How are these issues currently being tackled? I'm going to get technical for two paragraphs in order to provide a flavor of what computer scientists are currently doing in the realm of computer security for sensitive data.

The focus of much data security work is at the application and system levels. Onion routing is an interesting technique that supports anonymity across complex networks. As data is passed from an original source to a final destination it passes through many intermediate nodes (which may reach into the hundreds). Data that is “onion routed” has layers of encryption that are successively “peeled off” at each node, assuming the node in question has the correct cryptographic technique and knowledge to do so. Thus many successive security checks take place and a suspicious event at any node along the path will raise a warning flag. The action then taken is application dependent, and can include halting the process, rerouting the data or other customized response. Two other well known network level security technologies include strategic placement of firewalls and the use of Virtual Private Networks (VPNs). Various methods of authentication, encryption, verification, digital signature and hash functions find their way into this work. How well do state of the art data security efforts protect data and provide an audit trail?

Although the answer to that question invites a range of answers, computer security experts will generally agree that software alone will never be sufficient to detect or prevent tampering. Hardware level security checks are also needed. It is common practice in security intensive systems to include a Tamper Proof Module (TPM). This non-rewriteable chip contains check code to search for tampering. First the boot loader is checked, which then checks the Operating System, which then checks the application(s) for an integrity breach

There are high level issues to be addressed as well. Equally important requirements. An Internet voting system for US voters needs flexibility (to accommodate different state requirements), convenience for the user, training and education of both staff workers and voters. Particularly important is timeliness – the most flexible, friendly, convenient electronic voting system is pointless if the ballot arrives too late to be counted or has to be discarded due to suspicions of fraud.

There are always tricky issues when science and public policy intersect. Computing is particularly complicated because the field is so new, and technology changes so quickly. By the time consensus is reached on a contentious issue, the point may be moot. The technical issues alone for Internet voting are complex, but often come down to one issue: risk assessment. What degree of risk is tolerable in order to achieve a societal right guaranteed by the Constitution? In some cases entrenched opinion comes from holding a philosophical stance about whether or not the Internet can ever be an acceptable medium for any voting, overseas or otherwise.  Proponents argue that it is only a matter of time until Internet voting becomes reality, and also that the subject is a matter of morals, so we must address the problem directly. Critics counter that it is not possible with current technology to implement Internet voting at an acceptable level of security and privacy, so the risks of trying it outweigh the potential benefits.

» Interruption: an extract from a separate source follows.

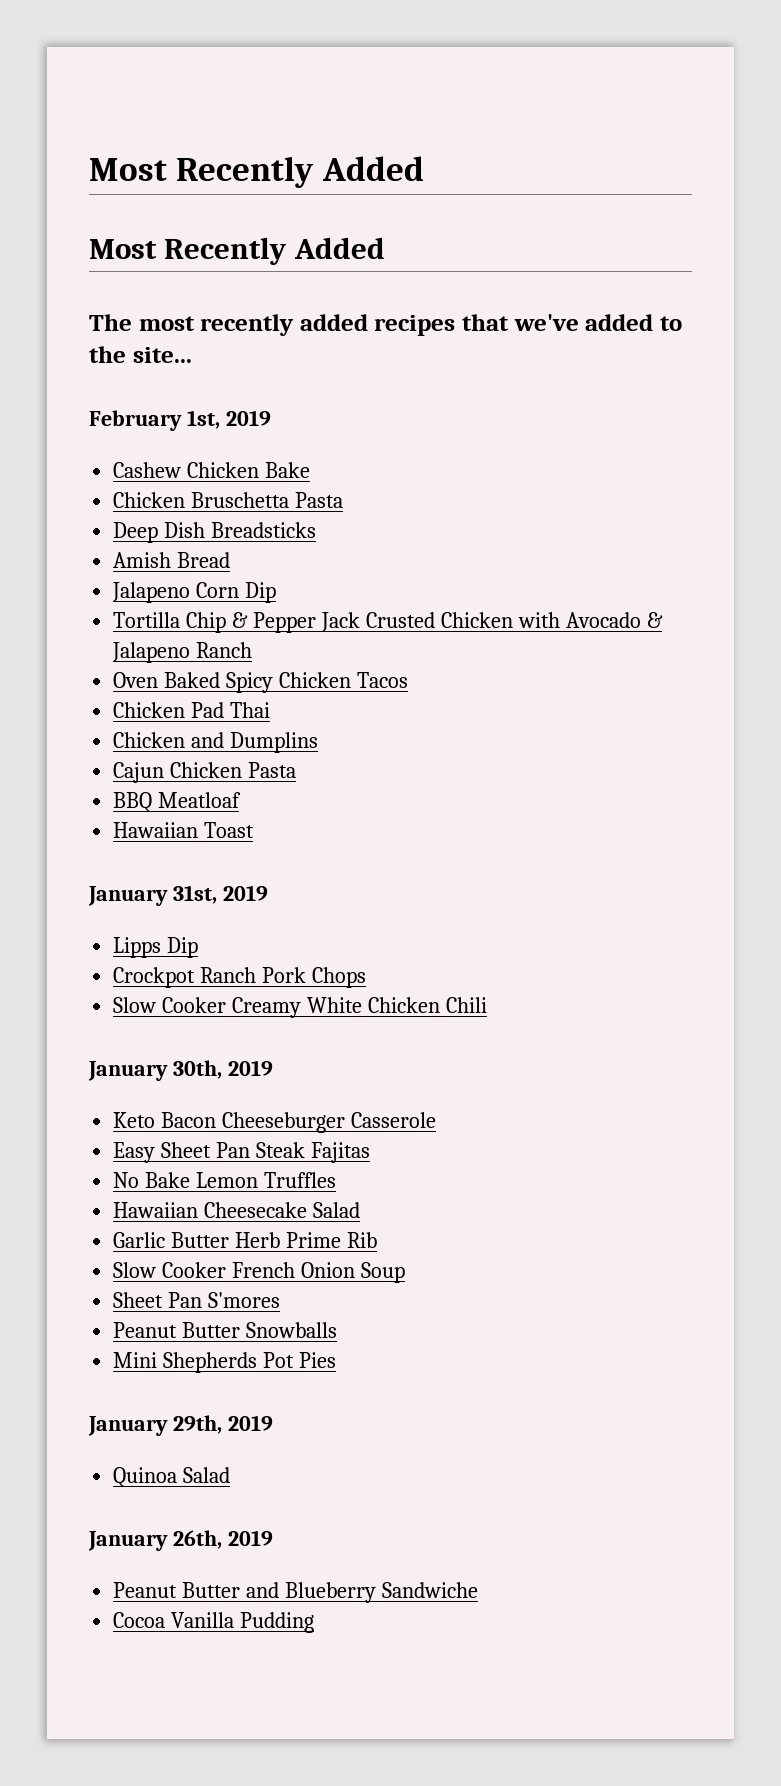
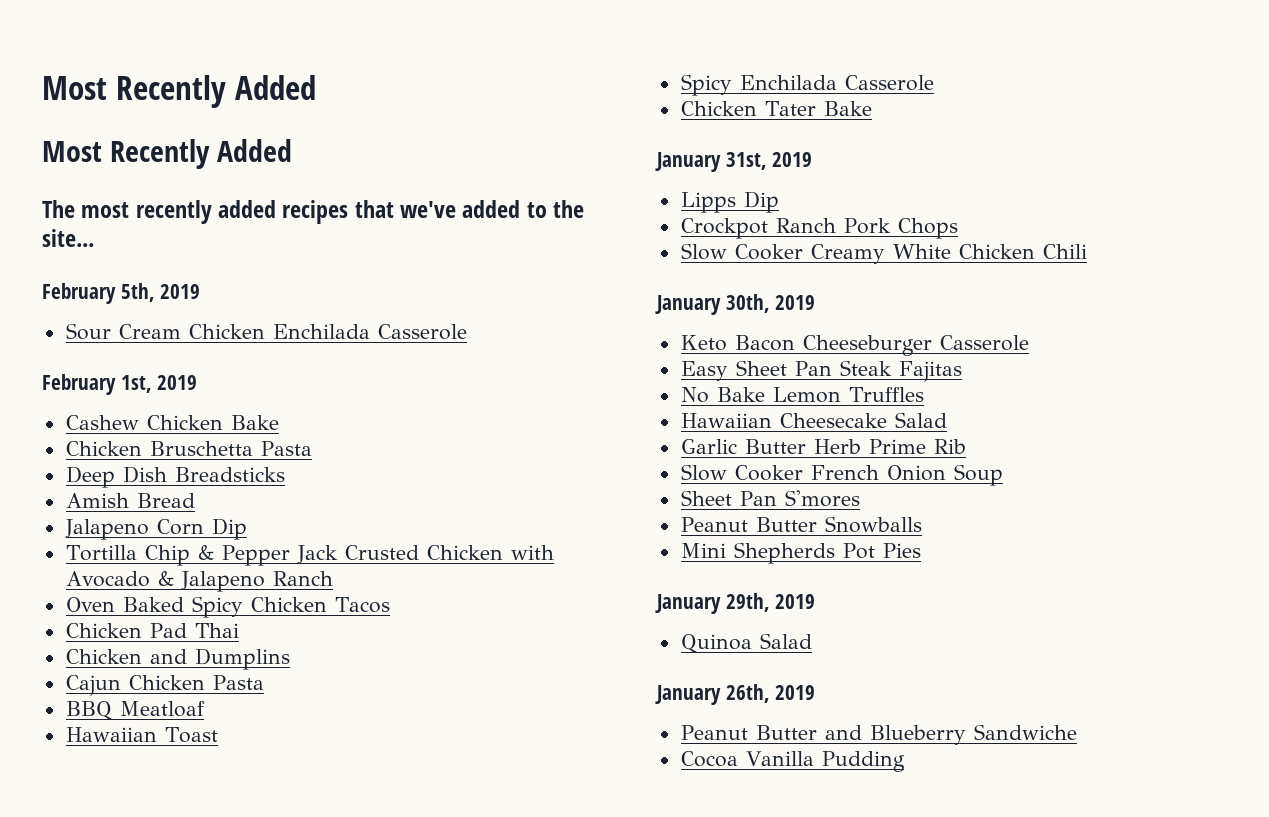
(192, 355) none -> [42,283,201,304] [65,323,467,340] // February 5th, 2019 // Sour Cream Chicken Enchilada Casserole
(255, 830) none -> [680,74,934,96] [680,101,872,116] // Spicy Enchilada Casserole // Chicken Tater Bake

If we can be successful, the payoffs are tangible: morally, ethically, fiscally. If we don't succeed the risks are serious: from disenfranchisement of citizens to interference with our democratic process in the worst case scenario.

What do we do? Move forward (how?), or sit it out and accept the current situation as good enough for now. What do you think?

1 comment:

  1. i want internet voting . I want it so much i'm going to make it one of my goals. I'm going to find a way to help the process along. Being a computer scientist sounds fun. And I'm a star trek fan too. my favorite line right now is from one of the episodes with Q in it. He says " they say I spread chaos through the Universe", funny to me. I'm a space painter too.
    lets make internet voting work in U.S.
    got any tips on how I can help that process along please advise.